La Triste Histoire des Ambaglos (The Sad History of the Underwater Spirits) by Edouard Duval-Carrié is eerily enchanting. Born in Haiti his work frequently incorporates elements of spirituality and history. La Triste Histoire des Ambaglos honors the lives and souls of Africans lost during the Middle Passage, either voluntarily jumping overboard or being cast off as useless cargo. Dark bodies of men and women float weightlessly among white daisies twirling from green vines and leaves. In contrast, the painting’s background is blazing, fire, orange giving the figures and botanicals a supernatural power. Duval-Carrié acknowledges these ancestral beings by also placing small circular black and white photos of slaves sourced from books and other media. This work recalls one route in the course of the diaspora. The slave route was tragic to the continent that lost generations of people and devastating to those who lost their lineage to Africa.  La Triste Histoire des Ambaglos offers a graceful peace, in remembrance of them.

Above: Sonia Gomes, Untitled.

Brazilian artist Sonia Gomes’ Untitled deploys visual language and materials associated with African art. Historically the use of wood was common for artisans. Often utilitarian footstools or spiritually charged figures and masks were made of wood. Gomes adorned two sheets of wood with bold blue and white patterns, a neutral yellow and vociferous red geometric shapes. The wood sheets are curved and visually coupled though delicately separate. The artist also included her signature knitting techniques by incorporating a threaded component in the work. The thread provides a multidimensional alternate to the two dimensional patterns. The complimentary curve between the two sheets of wood betray their compatibility. The two may have once been one. The colors, shapes and patterns on each are related but uniquely different, much like Black people of the Diaspora. 
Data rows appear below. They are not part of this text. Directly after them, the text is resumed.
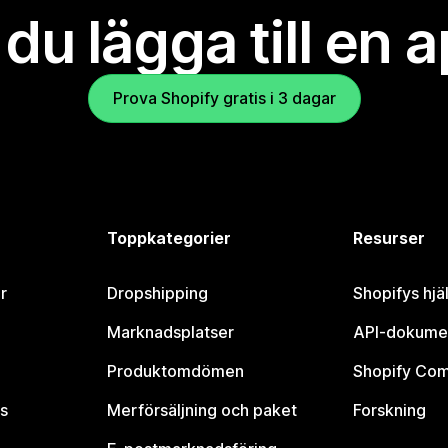
l du lägga till en 
Prova Shopify gratis i 3 dagar
Toppkategorier
Resurser
r
Dropshipping
Shopifys hjä
Marknadsplatser
API-dokume
Produktomdömen
Shopify Co
s
Merförsäljning och paket
Forskning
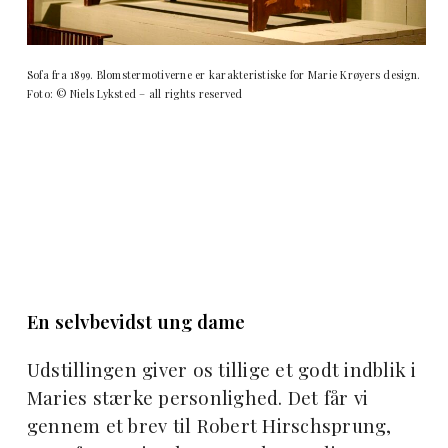
Sofa fra 1899. Blomstermotiverne er karakteristiske for Marie Krøyers design.
Foto: © Niels Lyksted – all rights reserved
En selvbevidst ung dame
Udstillingen giver os tillige et godt indblik i
Maries stærke personlighed. Det får vi
gennem et brev til Robert Hirschsprung,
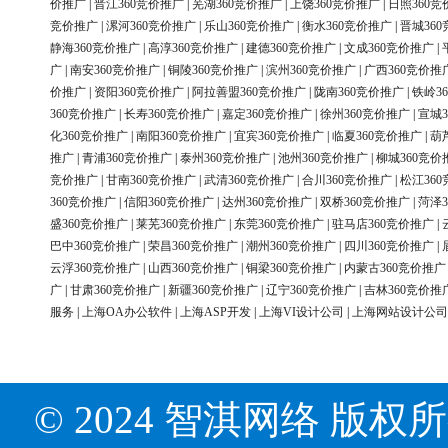
价推广
|
晋江360竞价推广
|
芜湖360竞价推广
|
上饶360竞价推广
|
日照360竞
竞价推广
|
漯河360竞价推广
|
乐山360竞价推广
|
衡水360竞价推广
|
晋城36
静海360竞价推广
|
高淳360竞价推广
|
建德360竞价推广
|
文成360竞价推广
|
广
|
南安360竞价推广
|
铜陵360竞价推广
|
滨州360竞价推广
|
广西360竞价推
价推广
|
资阳360竞价推广
|
阿拉善盟360竞价推广
|
陇南360竞价推广
|
铁岭3
360竞价推广
|
长寿360竞价推广
|
嘉定360竞价推广
|
徐州360竞价推广
|
宣城3
化360竞价推广
|
南阳360竞价推广
|
宜宾360竞价推广
|
临夏360竞价推广
|
葫
推广
|
青浦360竞价推广
|
泰州360竞价推广
|
池州360竞价推广
|
柳城360竞价
竞价推广
|
甘南360竞价推广
|
武清360竞价推广
|
合川360竞价推广
|
松江36
360竞价推广
|
信阳360竞价推广
|
达州360竞价推广
|
双桥360竞价推广
|
菏泽3
盛360竞价推广
|
莱芜360竞价推广
|
东莞360竞价推广
|
驻马店360竞价推广
|
巴中360竞价推广
|
荣昌360竞价推广
|
潮州360竞价推广
|
四川360竞价推广
|
云浮360竞价推广
|
山西360竞价推广
|
铜梁360竞价推广
|
内蒙古360竞价推广
广
|
甘肃360竞价推广
|
新疆360竞价推广
|
辽宁360竞价推广
|
吉林360竞价推
服务
|
上海OA办公软件
|
上海ASP开发
|
上海VI设计公司
|
上海网站设计公司
© 2024 智淇网络 版权所有 Al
The Door to Revolution by Nigerian artist Odili Donald Odita is a portal of fractured color. Acute shreds of bright red, yellow, and blue break into each other. Pink, brown, gray and green slice at sharp and flat edges. The composition crafts three distinct triangles of color creating an entry point for the eye to place the doorways threshold. It’s colorful chaos. It’s noise. It’s teeth and shears. The lines are targeted in all directions but contained within the picture frame. What’s on the other side of The Door to Revolution

Above: Odili Odita, The Door to Revolution.
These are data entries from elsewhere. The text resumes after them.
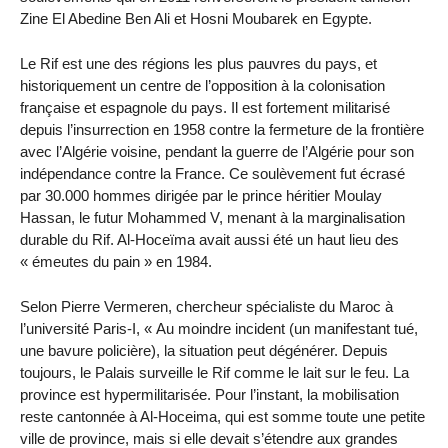
Zine El Abedine Ben Ali et Hosni Moubarek en Egypte.
Le Rif est une des régions les plus pauvres du pays, et
historiquement un centre de l’opposition à la colonisation
française et espagnole du pays. Il est fortement militarisé
depuis l’insurrection en 1958 contre la fermeture de la frontière
avec l’Algérie voisine, pendant la guerre de l’Algérie pour son
indépendance contre la France. Ce soulèvement fut écrasé
par 30.000 hommes dirigée par le prince héritier Moulay
Hassan, le futur Mohammed V, menant à la marginalisation
durable du Rif. Al-Hoceïma avait aussi été un haut lieu des
« émeutes du pain » en 1984.
Selon Pierre Vermeren, chercheur spécialiste du Maroc à
l’université Paris-I, « Au moindre incident (un manifestant tué,
une bavure policière), la situation peut dégénérer. Depuis
toujours, le Palais surveille le Rif comme le lait sur le feu. La
province est hypermilitarisée. Pour l’instant, la mobilisation
reste cantonnée à Al-Hoceima, qui est somme toute une petite
ville de province, mais si elle devait s’étendre aux grandes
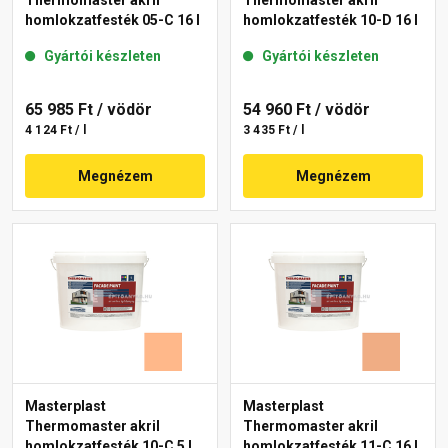
Thermomaster akril
Thermomaster akril
homlokzatfesték 05-C 16 l
homlokzatfesték 10-D 16 l
Gyártói készleten
Gyártói készleten
65 985 Ft
/ vödör
54 960 Ft
/ vödör
4 124 Ft / l
3 435 Ft / l
Megnézem
Megnézem
Masterplast
Masterplast
Thermomaster akril
Thermomaster akril
homlokzatfesték 10-C 5 l
homlokzatfesték 11-C 16 l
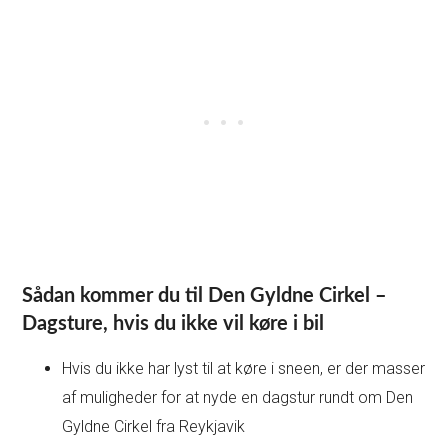
Sådan kommer du til Den Gyldne Cirkel –
Dagsture, hvis du ikke vil køre i bil
Hvis du ikke har lyst til at køre i sneen, er der masser
af muligheder for at nyde en dagstur rundt om Den
Gyldne Cirkel fra Reykjavik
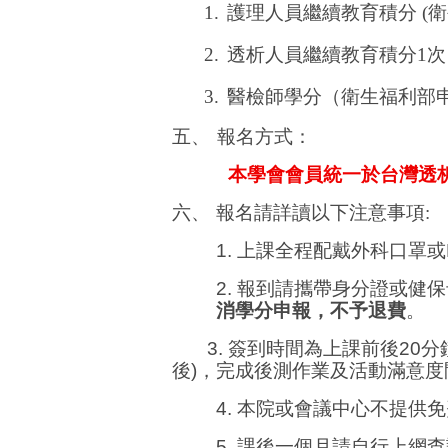
1.
護理人員繼續教育積分
(
衛
2.
透析人員繼續教育
積分
1
次
3.
醫檢師學分（衛生福利部
五
、
報名方式：
本學會會員統一於台灣透
六、
報名請詳讀以下注意事項
:
1.
上課
全程配戴外科口罩或
2.
報到
請攜帶身分證或健保
消學分申報，不予退費
。
3.
簽到時間為上課前後
20
分
後
)
，完成後測作業及活動滿意度
4.
本院或會議中心不提供免
5.
課後一個月請自行上網查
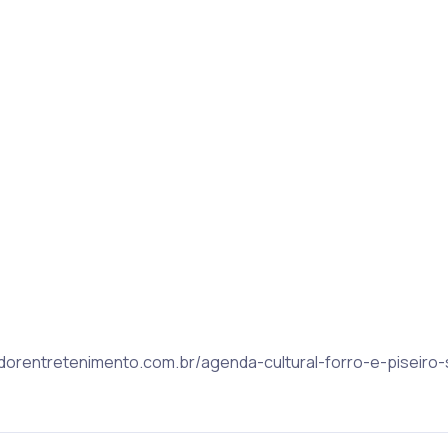
lvadorentretenimento.com.br/agenda-cultural-forro-e-piseiro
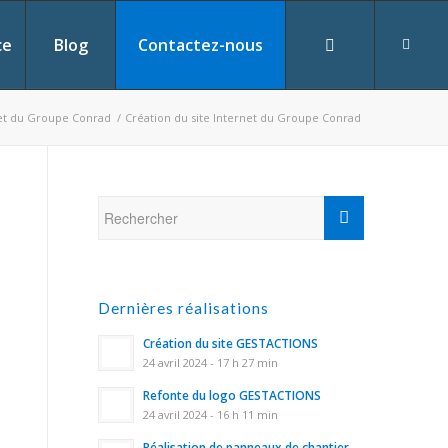
ce
Blog
Contactez-nous
net du Groupe Conrad
/
Création du site Internet du Groupe Conrad
Dernières réalisations
Création du site GESTACTIONS
24 avril 2024 - 17 h 27 min
Refonte du logo GESTACTIONS
24 avril 2024 - 16 h 11 min
Réalisation de panneaux de chantier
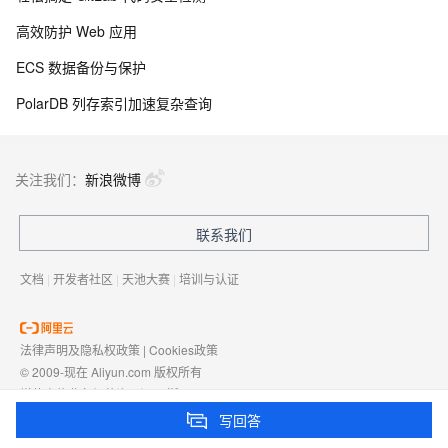
高效防护 Web 应用
ECS 数据备份与保护
PolarDB 列存索引加速复杂查询
关注我们：
新浪微博
联系我们
文档
|
开发者社区
|
天池大赛
|
培训与认证
法律声明及隐私权政策
|
Cookies政策
© 2009-现在 Aliyun.com 版权所有
增值电信业务经营许可证：
浙B2-20080101
域名注册服务机构许可：
浙D3-20210002
写回答
浙公网安备 33010602009975号
浙B2-20080101-4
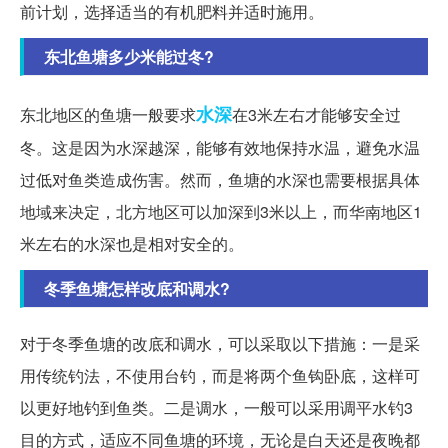
前计划，选择适当的有机肥料并适时施用。
东北鱼塘多少米能过冬?
水深
东北地区的鱼塘一般要求
在3米左右才能够安全过
冬。这是因为水深越深，能够有效地保持水温，避免水温
过低对鱼类造成伤害。然而，鱼塘的水深也需要根据具体
地域来决定，北方地区可以加深到3米以上，而华南地区1
米左右的水深也是相对安全的。
冬季鱼塘怎样改底和调水?
对于冬季鱼塘的改底和调水，可以采取以下措施：一是采
用传统钓法，不使用台钓，而是将两个鱼钩卧底，这样可
以更好地钓到鱼类。二是调水，一般可以采用调平水钓3
目的方式，适应不同鱼塘的环境，无论是白天还是夜晚都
Naudline Pierre is from the U.S., her work titled Close Quarters is a striking, surreal investigation of the body and spirit. At the foreground is an orange silhouette of a feminine figure with her back to the viewer. A luminescent winged spirit with long black tresses springs from the dense black background. Her dark hair drapes over the arm and shoulder of the orange woman. A glowing yellow illuminates at the center of the angel. The two hold each other close. The chin, lips, nose and one eye of the angel is visible. Is she looking into the eyes of the viewer or the orange figure whose legs are bent at the knee? A third face, much like the angel lies in the lap of the orange woman. Easy brushstrokes render long tendrils of hair across the thigh. Subtle blue bursts of light appear from above the figures, one ball glows light from the index and thumb of the angel’s free hand. The artist is exploring personal intimacy, the knowing and loving of oneself. The darkness represents the place within, where the light dwells. It’s a reminder of self-love and a willingness to hold on to that which may be intangible or distorted. 

Allied with Power resonates with the voice of today. The artwork in the exhibit sequences harmony in the lives of people in the African Diaspora. It represents flavors of similar experiences, in struggles and triumphs. It reveals the role of artists as bull horns for places and moments. This exhibit also reveals the importance of individuals like Mr. Pérez, who support art and art institutions. Allied with Power is on trend, but aims for longevity with regard to the integration of Black narratives in art and beyond. Artists like Deborah Roberts, Chéri Samba, Yinka Shonibare CBE, Kara Walker, Zanele Muholi, Sam Gilliam, Stanley Whitney, Hank Willis Thomas, and more, offer significant dialogue to the creative conversation unfolding in this exhibition. Allied with Poweris on the horizon, be prepared.